_Text passage_
************

In October 2011, Israeli Minister of Transport Yisrael Katz signed a cooperation agreement regarding the railway with his Chinese counterpart. In May 2012, Katz signed a similar agreement with Spain regarding general transportation development, which may involve the railway. He also conducted talks on the subject with the Indian tourism minister. In all, ten countries have taken interest in the project, with Canada, France, Germany, Italy, Japan, South Korea and the United States being the other seven.

On February 5, 2012, the Israeli cabinet unanimously approved continuing to pursue the project. There are three possible financing options: Build-operate-transfer, through an agreement with a foreign government, or complete funding by the Israeli government. Transport minister Katz put his support behind a partnership with a foreign government, and the Prime Minister's Office will have the final say. The finance ministry opposes a deal with a foreign government without issuing a tender.

A ministerial committee approved the plan in 2013.

************

_Record excerpts_
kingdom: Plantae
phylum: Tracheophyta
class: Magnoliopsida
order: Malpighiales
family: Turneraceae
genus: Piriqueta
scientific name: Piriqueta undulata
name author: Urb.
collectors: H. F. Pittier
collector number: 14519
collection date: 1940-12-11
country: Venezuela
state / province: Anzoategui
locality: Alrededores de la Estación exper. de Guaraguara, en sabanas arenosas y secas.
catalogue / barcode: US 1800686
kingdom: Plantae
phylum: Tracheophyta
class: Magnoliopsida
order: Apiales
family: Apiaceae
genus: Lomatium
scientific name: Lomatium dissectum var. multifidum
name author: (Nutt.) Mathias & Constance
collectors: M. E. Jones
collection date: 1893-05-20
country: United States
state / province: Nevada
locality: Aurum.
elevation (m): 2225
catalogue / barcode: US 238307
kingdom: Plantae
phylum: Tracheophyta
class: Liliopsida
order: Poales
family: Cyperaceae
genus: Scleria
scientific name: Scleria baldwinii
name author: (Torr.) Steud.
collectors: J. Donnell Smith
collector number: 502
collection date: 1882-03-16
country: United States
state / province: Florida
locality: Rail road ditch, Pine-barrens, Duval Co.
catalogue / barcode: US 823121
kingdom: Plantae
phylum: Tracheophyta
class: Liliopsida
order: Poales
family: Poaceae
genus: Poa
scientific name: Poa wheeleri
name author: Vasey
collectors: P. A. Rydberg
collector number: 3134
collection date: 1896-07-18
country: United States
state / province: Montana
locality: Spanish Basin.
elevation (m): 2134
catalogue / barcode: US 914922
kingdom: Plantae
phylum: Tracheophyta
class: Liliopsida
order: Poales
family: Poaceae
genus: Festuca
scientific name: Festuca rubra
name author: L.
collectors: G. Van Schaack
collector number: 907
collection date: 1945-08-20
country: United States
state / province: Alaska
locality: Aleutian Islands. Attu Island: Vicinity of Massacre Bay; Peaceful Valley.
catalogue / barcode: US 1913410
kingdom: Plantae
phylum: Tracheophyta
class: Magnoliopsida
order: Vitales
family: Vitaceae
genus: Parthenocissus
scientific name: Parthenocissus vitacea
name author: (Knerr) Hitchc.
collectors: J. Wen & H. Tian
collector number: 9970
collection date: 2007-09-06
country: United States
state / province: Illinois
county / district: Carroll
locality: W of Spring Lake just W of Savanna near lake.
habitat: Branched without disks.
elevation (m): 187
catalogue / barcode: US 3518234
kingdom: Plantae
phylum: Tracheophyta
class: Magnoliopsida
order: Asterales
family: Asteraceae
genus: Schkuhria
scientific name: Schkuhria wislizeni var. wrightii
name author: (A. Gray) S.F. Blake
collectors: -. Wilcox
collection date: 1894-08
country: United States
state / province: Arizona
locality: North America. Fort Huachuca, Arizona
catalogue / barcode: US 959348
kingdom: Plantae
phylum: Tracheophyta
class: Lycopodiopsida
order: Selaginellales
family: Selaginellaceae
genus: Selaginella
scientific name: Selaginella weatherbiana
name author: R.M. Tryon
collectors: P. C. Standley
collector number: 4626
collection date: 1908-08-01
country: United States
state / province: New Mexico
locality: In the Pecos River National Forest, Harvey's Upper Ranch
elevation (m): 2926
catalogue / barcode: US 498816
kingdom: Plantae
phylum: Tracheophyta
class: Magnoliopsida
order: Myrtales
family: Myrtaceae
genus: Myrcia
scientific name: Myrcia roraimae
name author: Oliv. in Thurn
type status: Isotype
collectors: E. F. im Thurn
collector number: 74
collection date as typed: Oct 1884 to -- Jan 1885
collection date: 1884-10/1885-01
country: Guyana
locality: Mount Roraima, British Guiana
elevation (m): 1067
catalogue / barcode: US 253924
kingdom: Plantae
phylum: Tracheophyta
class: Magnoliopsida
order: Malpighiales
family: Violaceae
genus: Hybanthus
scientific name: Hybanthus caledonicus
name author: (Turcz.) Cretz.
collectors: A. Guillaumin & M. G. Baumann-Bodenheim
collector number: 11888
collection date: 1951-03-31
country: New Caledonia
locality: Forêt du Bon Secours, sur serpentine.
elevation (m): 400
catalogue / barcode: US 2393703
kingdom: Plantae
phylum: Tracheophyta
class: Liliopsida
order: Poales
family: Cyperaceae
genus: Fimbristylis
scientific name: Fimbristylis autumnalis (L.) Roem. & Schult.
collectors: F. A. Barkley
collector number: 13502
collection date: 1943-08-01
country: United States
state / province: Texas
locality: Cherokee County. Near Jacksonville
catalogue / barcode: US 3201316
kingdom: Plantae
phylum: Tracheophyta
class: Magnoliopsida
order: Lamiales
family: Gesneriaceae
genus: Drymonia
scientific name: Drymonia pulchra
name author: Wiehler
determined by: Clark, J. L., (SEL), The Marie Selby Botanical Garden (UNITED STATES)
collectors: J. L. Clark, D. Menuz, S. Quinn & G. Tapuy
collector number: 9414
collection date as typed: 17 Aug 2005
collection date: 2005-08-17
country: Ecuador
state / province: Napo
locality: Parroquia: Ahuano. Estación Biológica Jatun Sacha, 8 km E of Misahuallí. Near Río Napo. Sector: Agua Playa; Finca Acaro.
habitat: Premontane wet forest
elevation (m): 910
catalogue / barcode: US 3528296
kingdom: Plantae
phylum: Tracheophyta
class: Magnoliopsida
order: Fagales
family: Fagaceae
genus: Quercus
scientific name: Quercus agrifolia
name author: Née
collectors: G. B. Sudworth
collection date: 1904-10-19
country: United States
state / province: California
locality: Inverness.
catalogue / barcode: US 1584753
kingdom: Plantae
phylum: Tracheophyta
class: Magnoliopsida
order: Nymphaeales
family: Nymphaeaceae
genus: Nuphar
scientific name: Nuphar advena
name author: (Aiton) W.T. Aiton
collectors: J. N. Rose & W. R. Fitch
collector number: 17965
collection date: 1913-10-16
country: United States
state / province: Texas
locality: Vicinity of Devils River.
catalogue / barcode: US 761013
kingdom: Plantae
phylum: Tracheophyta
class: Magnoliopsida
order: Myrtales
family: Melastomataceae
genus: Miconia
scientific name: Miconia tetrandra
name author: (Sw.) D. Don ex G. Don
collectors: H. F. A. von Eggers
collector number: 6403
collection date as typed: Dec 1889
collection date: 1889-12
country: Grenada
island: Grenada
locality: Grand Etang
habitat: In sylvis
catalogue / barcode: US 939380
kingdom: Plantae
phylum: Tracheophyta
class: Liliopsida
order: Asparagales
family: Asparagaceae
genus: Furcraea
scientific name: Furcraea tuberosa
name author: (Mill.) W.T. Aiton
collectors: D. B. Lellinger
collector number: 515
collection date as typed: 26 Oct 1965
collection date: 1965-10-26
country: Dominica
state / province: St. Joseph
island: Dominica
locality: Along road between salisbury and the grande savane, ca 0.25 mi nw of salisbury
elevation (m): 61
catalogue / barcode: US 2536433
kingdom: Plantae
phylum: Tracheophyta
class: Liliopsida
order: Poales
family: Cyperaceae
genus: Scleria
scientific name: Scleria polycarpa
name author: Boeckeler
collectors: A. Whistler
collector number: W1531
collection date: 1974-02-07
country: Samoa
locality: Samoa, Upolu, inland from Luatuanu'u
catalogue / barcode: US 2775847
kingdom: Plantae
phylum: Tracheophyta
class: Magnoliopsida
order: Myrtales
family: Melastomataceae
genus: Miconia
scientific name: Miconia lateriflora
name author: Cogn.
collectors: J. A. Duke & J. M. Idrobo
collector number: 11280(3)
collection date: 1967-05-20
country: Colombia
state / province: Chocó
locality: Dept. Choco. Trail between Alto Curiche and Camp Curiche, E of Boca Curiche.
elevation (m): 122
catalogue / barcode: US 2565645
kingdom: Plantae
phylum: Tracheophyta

************

_Task description_
In the railway passage, which ministry opposes a deal with a foreign government made without issuing a tender? The rows have no connection to the railway passage.

_Result for this exercise_
The finance ministry.